Namun, dengan regulasi baru (Permentan Nomor 10/2022), pupuk bersubsidi hanya tinggal dua jenis, Urea dan NPK Phonska. Ketentuan ini akan efektif berlaku atau terhitung mulai tanggal 30 September 2022.
Dan, perubahan kedua, hanya sembilan komoditi yang boleh mendapatkan (diperuntukan) pupuk bersubsidi, yaitu:
– Tiga Komoditi Tanaman Pangan; Padi, Jagung dan Kedelai
– Tiga Komodiri Hortikultura; Cabai, Bawang Merah dan Bawang Putih, dan
– Tiga Komoditi Perkebunan; Tebu Rakyat, Kakao dan Kopi.
Artinya, jika regulasi sebelumnya, pupuk bersubsidi masih bisa dikonsumsi oleh Subsektor Perikanan (tambak) dan Subsektor Peternakan (hijauan makanan ternak), maka mulai 30 September mendatang hal itu sudah tidak diperbolehkan lagi.
Tulisan ini menjadi pengingat, sekalian pencerahan bagi para petani khususnya, dan semua elemen masyarakat pada umumnya.

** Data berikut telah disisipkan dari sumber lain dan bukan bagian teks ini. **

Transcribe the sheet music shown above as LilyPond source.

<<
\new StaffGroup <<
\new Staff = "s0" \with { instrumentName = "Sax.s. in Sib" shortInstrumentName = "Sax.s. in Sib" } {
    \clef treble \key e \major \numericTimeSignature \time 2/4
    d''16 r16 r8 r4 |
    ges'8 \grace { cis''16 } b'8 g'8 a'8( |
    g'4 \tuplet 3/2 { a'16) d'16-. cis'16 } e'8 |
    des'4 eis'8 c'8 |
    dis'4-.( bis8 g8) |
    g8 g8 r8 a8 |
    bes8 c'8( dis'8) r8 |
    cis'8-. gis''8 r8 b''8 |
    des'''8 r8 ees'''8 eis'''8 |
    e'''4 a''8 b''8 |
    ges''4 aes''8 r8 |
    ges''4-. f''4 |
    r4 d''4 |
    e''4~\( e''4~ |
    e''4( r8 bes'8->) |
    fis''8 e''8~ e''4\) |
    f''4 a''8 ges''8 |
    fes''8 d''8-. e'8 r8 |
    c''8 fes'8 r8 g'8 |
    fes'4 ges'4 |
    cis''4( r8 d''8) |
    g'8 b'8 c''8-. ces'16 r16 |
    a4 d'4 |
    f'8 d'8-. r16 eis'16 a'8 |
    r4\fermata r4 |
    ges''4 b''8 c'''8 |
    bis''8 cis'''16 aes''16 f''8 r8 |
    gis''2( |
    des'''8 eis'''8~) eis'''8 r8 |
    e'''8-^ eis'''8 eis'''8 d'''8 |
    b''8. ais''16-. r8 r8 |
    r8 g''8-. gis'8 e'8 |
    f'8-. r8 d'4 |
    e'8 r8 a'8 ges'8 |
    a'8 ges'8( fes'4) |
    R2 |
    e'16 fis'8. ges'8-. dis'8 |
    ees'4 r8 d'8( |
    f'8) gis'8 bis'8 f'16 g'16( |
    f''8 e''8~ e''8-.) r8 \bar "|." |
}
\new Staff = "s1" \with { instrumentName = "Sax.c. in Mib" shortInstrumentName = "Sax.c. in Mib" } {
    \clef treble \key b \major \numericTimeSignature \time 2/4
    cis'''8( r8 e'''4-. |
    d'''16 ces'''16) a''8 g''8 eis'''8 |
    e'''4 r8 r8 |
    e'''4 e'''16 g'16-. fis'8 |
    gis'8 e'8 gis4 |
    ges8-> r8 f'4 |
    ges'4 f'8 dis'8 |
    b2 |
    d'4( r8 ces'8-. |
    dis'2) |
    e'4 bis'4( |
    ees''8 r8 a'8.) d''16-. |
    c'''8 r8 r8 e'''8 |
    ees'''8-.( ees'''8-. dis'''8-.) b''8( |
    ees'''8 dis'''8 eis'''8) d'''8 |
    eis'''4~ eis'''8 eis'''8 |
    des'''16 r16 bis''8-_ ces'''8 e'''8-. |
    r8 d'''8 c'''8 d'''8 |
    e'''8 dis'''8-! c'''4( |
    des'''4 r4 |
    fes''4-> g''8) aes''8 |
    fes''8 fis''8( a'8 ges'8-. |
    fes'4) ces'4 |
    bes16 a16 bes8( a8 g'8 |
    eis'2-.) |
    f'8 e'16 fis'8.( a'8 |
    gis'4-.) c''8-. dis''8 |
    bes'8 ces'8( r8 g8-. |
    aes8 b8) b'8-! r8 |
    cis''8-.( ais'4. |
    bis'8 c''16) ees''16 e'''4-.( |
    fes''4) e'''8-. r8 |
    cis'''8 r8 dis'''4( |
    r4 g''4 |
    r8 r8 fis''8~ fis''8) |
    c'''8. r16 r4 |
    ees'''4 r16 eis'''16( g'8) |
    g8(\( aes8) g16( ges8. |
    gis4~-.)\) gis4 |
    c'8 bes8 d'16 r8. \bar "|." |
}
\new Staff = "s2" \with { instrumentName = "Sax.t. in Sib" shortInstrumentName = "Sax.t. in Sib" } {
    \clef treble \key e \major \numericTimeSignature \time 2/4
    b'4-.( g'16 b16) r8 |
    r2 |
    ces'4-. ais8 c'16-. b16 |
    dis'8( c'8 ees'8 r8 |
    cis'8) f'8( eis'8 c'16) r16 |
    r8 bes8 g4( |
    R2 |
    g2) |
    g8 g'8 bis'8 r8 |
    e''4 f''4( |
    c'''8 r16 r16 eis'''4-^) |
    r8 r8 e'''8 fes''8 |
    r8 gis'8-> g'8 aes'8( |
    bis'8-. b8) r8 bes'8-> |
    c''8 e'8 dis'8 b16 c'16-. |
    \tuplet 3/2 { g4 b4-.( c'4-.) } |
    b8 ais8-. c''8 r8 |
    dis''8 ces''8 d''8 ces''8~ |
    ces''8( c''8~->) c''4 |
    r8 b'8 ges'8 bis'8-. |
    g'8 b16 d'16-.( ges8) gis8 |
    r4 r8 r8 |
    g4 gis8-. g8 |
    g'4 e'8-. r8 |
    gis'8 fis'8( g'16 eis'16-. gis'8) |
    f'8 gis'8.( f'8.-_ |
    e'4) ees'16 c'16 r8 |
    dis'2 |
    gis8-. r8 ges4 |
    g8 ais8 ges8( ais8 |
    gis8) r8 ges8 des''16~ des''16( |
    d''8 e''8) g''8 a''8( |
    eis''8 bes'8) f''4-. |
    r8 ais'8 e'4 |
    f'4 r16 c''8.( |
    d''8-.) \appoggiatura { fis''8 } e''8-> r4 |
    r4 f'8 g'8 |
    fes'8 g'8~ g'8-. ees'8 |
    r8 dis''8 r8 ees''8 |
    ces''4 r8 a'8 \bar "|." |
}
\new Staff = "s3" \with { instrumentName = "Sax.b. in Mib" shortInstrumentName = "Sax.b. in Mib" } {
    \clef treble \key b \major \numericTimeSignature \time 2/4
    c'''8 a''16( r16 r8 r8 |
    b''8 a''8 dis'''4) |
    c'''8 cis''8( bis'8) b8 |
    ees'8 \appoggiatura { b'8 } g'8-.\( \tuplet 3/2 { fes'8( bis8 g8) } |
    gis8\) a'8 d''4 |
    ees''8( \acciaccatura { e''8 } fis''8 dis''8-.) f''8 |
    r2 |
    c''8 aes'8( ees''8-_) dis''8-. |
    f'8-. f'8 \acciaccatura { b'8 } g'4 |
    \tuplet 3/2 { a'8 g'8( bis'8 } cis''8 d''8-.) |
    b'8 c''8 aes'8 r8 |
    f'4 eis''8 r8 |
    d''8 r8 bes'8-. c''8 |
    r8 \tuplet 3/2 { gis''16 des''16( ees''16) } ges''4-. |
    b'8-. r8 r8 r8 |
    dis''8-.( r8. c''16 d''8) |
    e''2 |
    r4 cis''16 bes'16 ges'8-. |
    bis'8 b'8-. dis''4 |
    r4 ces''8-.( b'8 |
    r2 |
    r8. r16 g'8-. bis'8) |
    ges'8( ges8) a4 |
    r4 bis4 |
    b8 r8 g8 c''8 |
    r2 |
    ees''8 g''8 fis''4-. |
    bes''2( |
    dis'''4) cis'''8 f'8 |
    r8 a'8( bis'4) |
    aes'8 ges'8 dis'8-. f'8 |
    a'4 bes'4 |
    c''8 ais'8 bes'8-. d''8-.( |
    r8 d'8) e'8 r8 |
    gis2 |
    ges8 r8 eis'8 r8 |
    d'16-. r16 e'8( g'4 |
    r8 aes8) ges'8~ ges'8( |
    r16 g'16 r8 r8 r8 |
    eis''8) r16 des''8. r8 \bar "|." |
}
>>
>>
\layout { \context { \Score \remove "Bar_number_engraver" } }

Harapannya, agar masyarakat petani tidak terus menerus dirugikan oleh praktik licik dan picik oknum-oknum tidak bertanggung jawab.
Dengan demikian, dapat sama-sama berkontribusi dalam memantau dan mengawasi penjualan/penyaluran pupuk bersubsidi. Sehingga, harganya sesuai dengan HET dan pendistribusian tepat sasaran.
Jika menemukan, praktik-praktik yang bertentangan dengan Permentan 49/2020, Permentan 10/2022 dan peraturan lainnya, patut ditumpas bersama. Laporkan ke Pemkab (Dinas Perindag) Kabupaten Dompu dan/atau pihak terkait lainnya.
Katakanlah itu diduga dilakukan oknum-oknum pengecer atau distributor. Tentu saja harus disertakan bukti-bukti dan fakta-fakta pendukung. Sehingga laporan layak ditindaklanjuti pemerintah.
Semoga kegalauan, kerisauan, kegelisahan dan keresahan kaum tani, kerugian dan kezaliman terhadap mereka sesegera mungkin disudahi. Wallahu’alam bissawaab! (*)
*) Penulis adalah Wartawan dan Pemred Lakeynews.com, serta Ketua DPD Media Independen Online (MIO) Indonesia Kabupaten Dompu.